#### [Exercise aim]
Continue the passage on AMD's Ryzen 9 5900X gaming benchmarks from the point where it ends, before turning to the data.
-- START OF Passage provided --
Here we see a spate of AMD’s 1080p performance benchmarks with the Ryzen 9 5900X up against the Ryzen 9 3900XT. Overall, the 5900X provides a 26% average fps performance improvement, which is pretty stellar for an in-socket upgrade. Notably, the processor notches higher gains in some titles — to the tune of 50% in League of Legends and 46% in CS:GO. Other titles, like Battlefield V and Total War, see low single-digit gains.
The second slide pits the Ryzen 9 5900X against the Core i9-10900K in a selection of games at 1080p with high fidelity settings. AMD recorded a slight loss in Total War, and some single-digit performance increases in a few titles. However, League of Legends and CS:GO, both of which are older titles, received significantly higher fps measurements.
We’ll obviously have to see these titles tested on our own test systems, and Intel could gain a bit more performance from overclocking. The jury is still out on Ryzen 5000’s overclockability, but the CPUs use the same process as the existing Ryzen XT models, so we don’t expect much headroom.
-- END OF Passage provided --
-- START OF Extracted information --
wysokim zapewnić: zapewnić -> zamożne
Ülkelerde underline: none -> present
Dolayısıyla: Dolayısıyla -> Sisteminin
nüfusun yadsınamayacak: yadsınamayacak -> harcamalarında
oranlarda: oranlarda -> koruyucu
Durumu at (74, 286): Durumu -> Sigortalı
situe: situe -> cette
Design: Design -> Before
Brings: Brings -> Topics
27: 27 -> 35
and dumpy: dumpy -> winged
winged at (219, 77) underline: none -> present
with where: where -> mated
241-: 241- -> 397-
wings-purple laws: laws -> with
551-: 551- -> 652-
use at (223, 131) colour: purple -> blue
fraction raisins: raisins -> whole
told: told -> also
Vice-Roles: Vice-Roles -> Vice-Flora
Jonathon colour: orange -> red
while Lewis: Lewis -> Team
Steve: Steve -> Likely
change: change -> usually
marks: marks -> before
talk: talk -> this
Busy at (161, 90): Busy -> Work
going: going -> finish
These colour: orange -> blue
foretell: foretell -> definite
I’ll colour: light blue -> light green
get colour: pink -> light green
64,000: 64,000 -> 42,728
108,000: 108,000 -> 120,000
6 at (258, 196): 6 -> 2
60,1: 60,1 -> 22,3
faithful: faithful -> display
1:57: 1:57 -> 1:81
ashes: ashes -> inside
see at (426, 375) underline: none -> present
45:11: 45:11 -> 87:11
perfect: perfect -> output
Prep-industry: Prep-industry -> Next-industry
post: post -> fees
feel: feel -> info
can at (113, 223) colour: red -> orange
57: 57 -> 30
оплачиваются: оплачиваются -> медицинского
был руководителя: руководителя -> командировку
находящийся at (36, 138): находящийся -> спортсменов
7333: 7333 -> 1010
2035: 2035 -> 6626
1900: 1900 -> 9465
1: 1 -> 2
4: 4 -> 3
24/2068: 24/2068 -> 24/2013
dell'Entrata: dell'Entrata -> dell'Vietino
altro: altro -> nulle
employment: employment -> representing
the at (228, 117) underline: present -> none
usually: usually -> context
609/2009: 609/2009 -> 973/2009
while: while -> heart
-- END OF Extracted information --
#### [Right answer]
AMD Ryzen 7 5800X Gaming and Application Performance Benchmarks
(Image credit: AMD)
AMD didn’t share dedicated benchmarks for the Ryzen 7 5800X and Ryzen 5 5600X — the higher-end models are obviously in the spotlight for today’s announcements. However, the company did share performance-per-dollar slides, which you can see above for the Ryzen 7 5800X. We’ll add more benchmarks as we learn more.
AMD Ryzen 5 5600X Gaming and Application Performance Benchmarks
(Image credit: AMD)
Here we can see AMD’s performance-per-dollar projections for the Ryzen 5 5600X. Given that this and the Ryzen 7 5800X are single-chiplet designs, we expect them to be incredibly competitive in gaming at the lower price ranges.
AMD Zen 3 Ryzen 5000 Series Motherboards
(Image credit: AMD)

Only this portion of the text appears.